Entre as vítimas confirmadas estão os ministros Alexandre de Moraes, André Mendonça e Flávio Dino. O grupo não apenas extraía os dados, mas também realizava a adulteração e a venda dessas informações no mercado ilegal.

Os alvos da operação, cujas identidades em Alagoas ainda não foram formalmente divulgadas pela assessoria da PF, poderão responder por uma série de crimes graves, incluindo organização criminosa, invasão de dispositivo informático, furto qualificado mediante fraude, corrupção de dados e lavagem de dinheiro.

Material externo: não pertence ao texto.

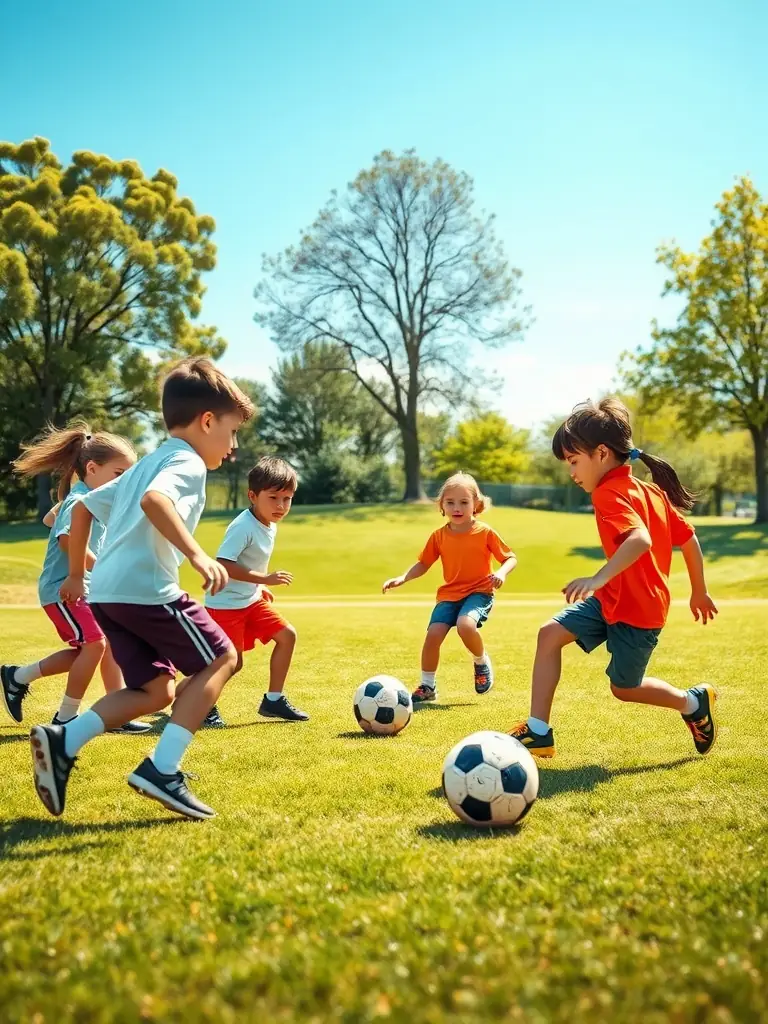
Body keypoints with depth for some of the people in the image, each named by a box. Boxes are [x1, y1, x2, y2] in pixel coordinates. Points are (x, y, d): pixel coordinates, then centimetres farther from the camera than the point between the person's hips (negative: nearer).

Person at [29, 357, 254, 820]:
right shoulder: (187, 462, -4)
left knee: (156, 690, 14)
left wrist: (77, 574, 37)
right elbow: (154, 501, -27)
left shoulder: (146, 464, 25)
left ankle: (63, 741, -2)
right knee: (221, 659, 2)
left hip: (107, 591, 9)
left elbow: (83, 508, 30)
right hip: (145, 589, -9)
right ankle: (162, 769, -6)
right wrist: (199, 556, -35)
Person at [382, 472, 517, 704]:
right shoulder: (439, 536, 3)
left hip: (478, 592, -3)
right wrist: (402, 578, -5)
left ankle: (481, 661, 2)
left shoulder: (485, 533, -5)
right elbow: (423, 564, 11)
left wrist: (501, 573, -21)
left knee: (465, 625, -32)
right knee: (433, 634, -15)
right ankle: (427, 686, 7)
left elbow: (510, 558, 1)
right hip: (449, 595, 3)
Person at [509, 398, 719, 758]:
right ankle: (539, 732, -3)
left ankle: (695, 703, 34)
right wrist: (699, 592, 21)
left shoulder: (609, 493, -21)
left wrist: (599, 578, -50)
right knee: (551, 633, -3)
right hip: (610, 600, 9)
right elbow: (689, 539, 11)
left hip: (636, 611, -9)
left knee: (624, 687, 10)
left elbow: (641, 539, -40)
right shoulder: (652, 490, 6)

A operação ocorre sob determinação do próprio STF. Esta não é a primeira vez que a Corte é alvo de invasões desse tipo; em fevereiro, outra ação da PF já havia apurado acessos indevidos a dados fiscais de ministros na Receita Federal.

Em nota, a PF disse que a organização criminosa é “especializada na obtenção, na adulteração, na comercialização e na disseminação ilícita de dados pessoais e sensíveis provenientes de bases governamentais e privadas”.

Ao todo, são cumpridos quatro mandados de busca e apreensão e cinco mandados de prisão preventiva, nos estados de São Paulo, de Tocantins e de Alagoas. As ordens partiram do Supremo Tribunal Federal (STF), onde o ministro Alexandre de Moraes é relator de uma investigação sigilosa sobre o tema. 

São investigadas suspeitas da prática dos crimes de organização criminosa, invasão de dispositivo informático, furto qualificado mediante fraude, corrupção de dados e lavagem de dinheiro.